Recap: A Night of Personal Branding with MBA@UNC and the Ellevate Network

On Feb. 11, MBA@UNC partnered with global professional women’s organization Ellevate Network to host an evening reception in New York City for people interested in learning how to define their personal brand. Ellevate Network Chair and CEO Sallie Krawcheck, who is also the co-founder of Ellevest, delivered the keynote address.

Susan Cates, president of executive development at UNC Kenan-Flagler and executive director of MBA@UNC, introduced Krawcheck and talked about how Ellevate aligns with MBA@UNC’s “passion for women to be fully engaged in business, always.” Given Krawcheck’s professional mission to help women reach their financial and professional goals, Cates said she was the ideal person to headline a personal branding event.

“We all have a personal brand,” Krawcheck said during her keynote. “A personal brand is what people say about you when you leave the room.” The reason a personal brand is important is because we all have one, she explained. “If we are not actively making our own personal brand, then someone is doing it for us.”

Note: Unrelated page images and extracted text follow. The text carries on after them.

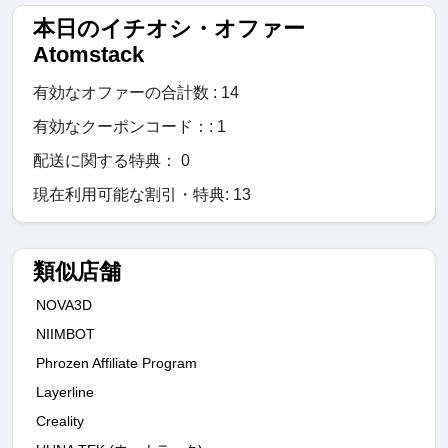
本日のイチオシ・オファー
Atomstack
有効なオファーの合計数 : 14
有効なクーポンコード：: 1
配送に関する特典： 0
現在利用可能な割引・特典: 13
類似店舗
NOVA3D
NIIMBOT
Phrozen Affiliate Program
Layerline
Creality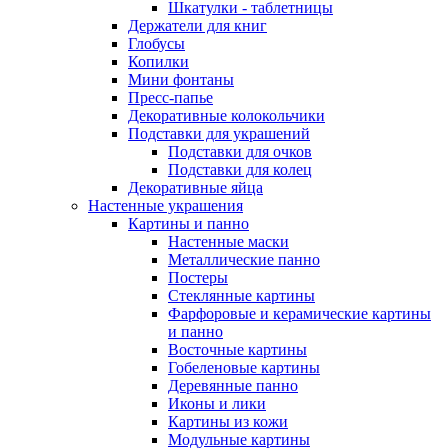
Шкатулки - таблетницы
Держатели для книг
Глобусы
Копилки
Мини фонтаны
Пресс-папье
Декоративные колокольчики
Подставки для украшений
Подставки для очков
Подставки для колец
Декоративные яйца
Настенные украшения
Картины и панно
Настенные маски
Металлические панно
Постеры
Стеклянные картины
Фарфоровые и керамические картины
и панно
Восточные картины
Гобеленовые картины
Деревянные панно
Иконы и лики
Картины из кожи
Модульные картины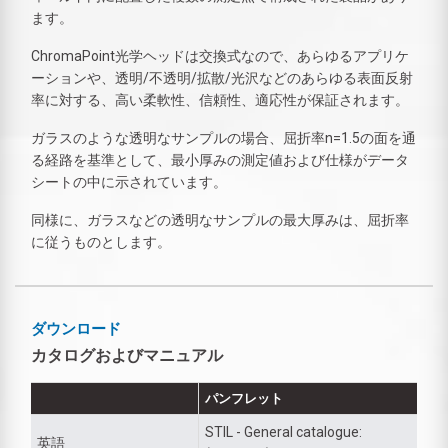
ます。
ChromaPoint光学ヘッドは交換式なので、あらゆるアプリケ
ーションや、透明/不透明/拡散/光沢などのあらゆる表面反射
率に対する、高い柔軟性、信頼性、適応性が保証されます。
ガラスのような透明なサンプルの場合、屈折率n=1.5の面を通
る経路を基準として、最小厚みの測定値および仕様がデータ
シートの中に示されています。
同様に、ガラスなどの透明なサンプルの最大厚みは、屈折率
に従うものとします。
ダウンロード
カタログおよびマニュアル
パンフレット
STIL - General catalogue:
英語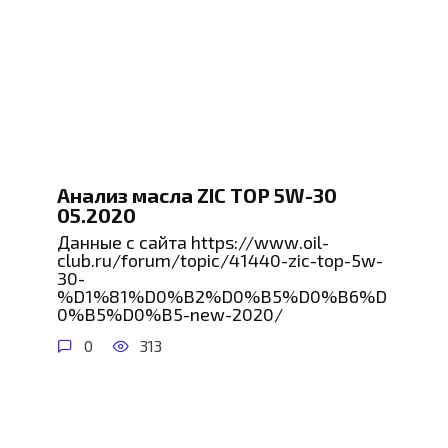
Анализ масла ZIC TOP 5W-30
05.2020
Данные с сайта https://www.oil-
club.ru/forum/topic/41440-zic-top-5w-
30-
%D1%81%D0%B2%D0%B5%D0%B6%D
0%B5%D0%B5-new-2020/
0
313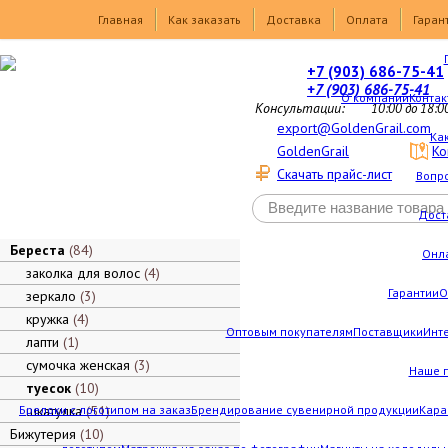
Товары
Главная
Как заказать
Доставка
Оплата
Гаран
+7 (903) 686-75-41
+7 (903) 686-75-41
О компании
Контак
Консультации:
10:00 до 18:0
export@GoldenGrail.com
Как
GoldenGrail
Ко
Скачать прайс-лист
Вопро
Дост
Береста
84
Онл
заколка для волос
4
Гарантии
О
зеркало
3
кружка
4
Оптовым покупателям
Поставщики
Инт
лапти
1
сумочка женская
3
Наше 
туесок
10
Брелоки с логотипом на заказ
шкатулка
51
Брендирование сувенирной продукции
Кара
Бижутерия
10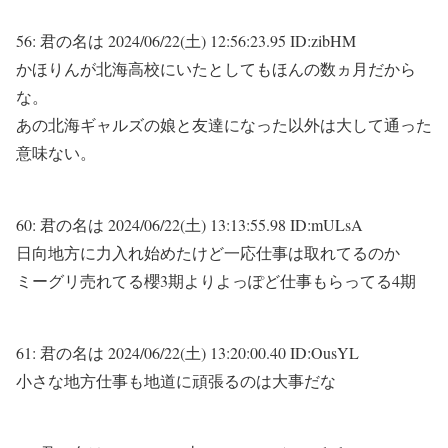
56:
君の名は
2024/06/22(土) 12:56:23.95 ID:zibHM
かほりんが北海高校にいたとしてもほんの数ヵ月だから
な。
あの北海ギャルズの娘と友達になった以外は大して通った
意味ない。
60:
君の名は
2024/06/22(土) 13:13:55.98 ID:mULsA
日向地方に力入れ始めたけど一応仕事は取れてるのか
ミーグリ売れてる櫻3期よりよっぽど仕事もらってる4期
61:
君の名は
2024/06/22(土) 13:20:00.40 ID:OusYL
小さな地方仕事も地道に頑張るのは大事だな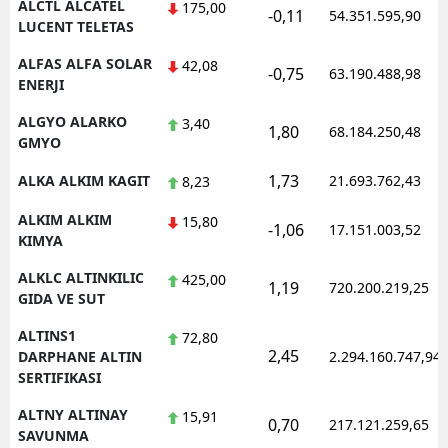
ALCTL ALCATEL
175,00
-0,11
54.351.595,90
LUCENT TELETAS
Yozgat
ALFAS ALFA SOLAR
42,08
-0,75
63.190.488,98
Zonguldak
ENERJI
Aksaray
ALGYO ALARKO
3,40
1,80
68.184.250,48
GMYO
Bayburt
1,73
ALKA ALKIM KAGIT
21.693.762,43
8,23
Karaman
ALKIM ALKIM
15,80
-1,06
17.151.003,52
KIMYA
Kırıkkale
ALKLC ALTINKILIC
425,00
Batman
1,19
720.200.219,25
GIDA VE SUT
Şırnak
ALTINS1
72,80
2,45
DARPHANE ALTIN
2.294.160.747,94
Bartın
SERTIFIKASI
Ardahan
ALTNY ALTINAY
15,91
0,70
217.121.259,65
SAVUNMA
Iğdır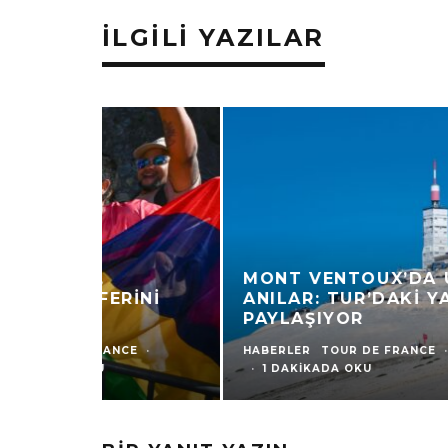
İLGILI YAZILAR
MONT VENTOUX’DA UNUTULMAZ
ANILAR: TUR’DAKI YARIŞÇILAR
PAYLAŞIYOR
HABERLER
TOUR DE FRANCE
·
7 AĞUSTOS 2026
·
1 DAKIKADA OKU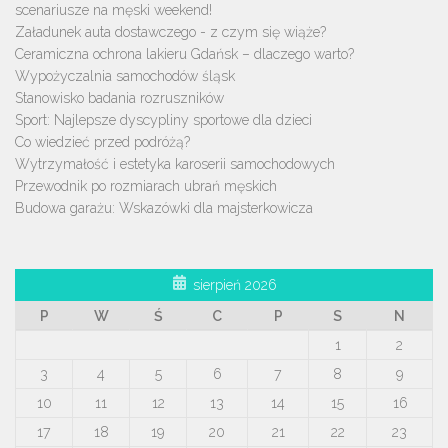
scenariusze na męski weekend!
Załadunek auta dostawczego - z czym się wiąże?
Ceramiczna ochrona lakieru Gdańsk – dlaczego warto?
Wypożyczalnia samochodów śląsk
Stanowisko badania rozruszników
Sport: Najlepsze dyscypliny sportowe dla dzieci
Co wiedzieć przed podróżą?
Wytrzymałość i estetyka karoserii samochodowych
Przewodnik po rozmiarach ubrań męskich
Budowa garażu: Wskazówki dla majsterkowicza
sierpień 2026
P
W
Ś
C
P
S
N
1
2
3
4
5
6
7
8
9
10
11
12
13
14
15
16
17
18
19
20
21
22
23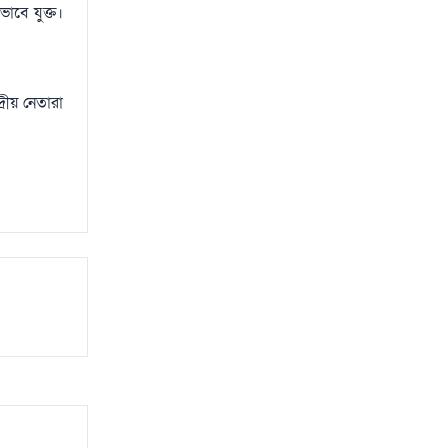
াবে যুক্ত।
রীয় নেতারা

According to Krawcheck, it’s through understanding who we want to be, what we want to accomplish, and communicating it that we are able to actively shape our career. Krawcheck would know. She was fired from Citi Global Wealth Management and Merrill Lynch Wealth Management and both times the news made the front page of the Wall Street Journal. This could have defined her personal brand, but she did not let these moments define her. Instead she developed her own personal brand—an outward manifestation of what she had inside herself. She refused to let two Wall Street Journal front pages dictate who she was.

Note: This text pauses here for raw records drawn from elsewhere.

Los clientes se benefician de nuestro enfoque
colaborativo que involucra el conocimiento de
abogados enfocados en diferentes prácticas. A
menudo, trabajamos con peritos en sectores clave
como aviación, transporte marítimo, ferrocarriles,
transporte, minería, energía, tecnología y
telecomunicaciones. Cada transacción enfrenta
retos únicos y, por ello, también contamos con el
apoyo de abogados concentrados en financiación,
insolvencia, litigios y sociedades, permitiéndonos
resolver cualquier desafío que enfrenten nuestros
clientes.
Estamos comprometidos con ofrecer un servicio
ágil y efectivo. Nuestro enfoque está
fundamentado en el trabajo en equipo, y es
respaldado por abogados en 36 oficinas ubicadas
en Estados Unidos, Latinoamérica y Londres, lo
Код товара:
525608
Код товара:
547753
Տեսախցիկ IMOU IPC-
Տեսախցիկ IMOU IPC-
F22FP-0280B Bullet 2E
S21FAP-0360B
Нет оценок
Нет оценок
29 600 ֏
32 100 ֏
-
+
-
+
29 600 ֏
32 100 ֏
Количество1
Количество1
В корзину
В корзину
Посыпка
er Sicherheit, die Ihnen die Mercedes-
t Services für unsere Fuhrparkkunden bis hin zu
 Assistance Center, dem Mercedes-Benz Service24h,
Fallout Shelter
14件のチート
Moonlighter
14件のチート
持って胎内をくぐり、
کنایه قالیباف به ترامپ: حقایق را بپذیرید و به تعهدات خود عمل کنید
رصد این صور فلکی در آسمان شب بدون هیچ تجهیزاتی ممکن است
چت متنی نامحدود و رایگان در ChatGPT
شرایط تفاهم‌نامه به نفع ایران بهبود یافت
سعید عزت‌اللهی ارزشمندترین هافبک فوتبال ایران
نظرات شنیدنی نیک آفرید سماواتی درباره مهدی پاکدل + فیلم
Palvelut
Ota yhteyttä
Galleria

These days, Krawcheck is known as much for her efforts on behalf of women as for her public failures. Her oustings put a national spotlight on the lack of women in finance.

“What I’ve started to say, which is quite shocking, is that I was fired because I was a woman,” Krawcheck explained in an interview with Newsweek. “I don’t mean in the traditional sense of having different parts, but more I had a very different way of thinking.” She referred to studies that show women have a longer-term perspective and are more client-focused and more relationship-oriented than men. “Diversity would have made the financial downturn less, much less, a lot less severe.”

While the Wall Street Crisis of 2007 and 2008 was portrayed to be the result of greed, Krawcheck said she believes it was a lack of diversity that was the issue.

“Gender diversity, I think, would have kept the crisis from being nearly as bad as it was,” she said during the event.

Krawcheck also emphasized that gender diversity leads to better company performance and is good for the economy, which is why she is an advocate for what she refers to as inclusive capitalism, where women are fully engaged in the economy. It’s for these reasons that Krawcheck invested in Ellevate.

Once Krawcheck finished her keynote address, Dr. Sridhar Balasubramanian, associate dean of UNC Kenan-Flagler’s full-time MBA and online MBA@UNC programs, discussed what it takes to build your own personal brand. Event attendees were given homework in the form of a “workbook” to help them explore their personal brands and generate awareness about their current brand positioning.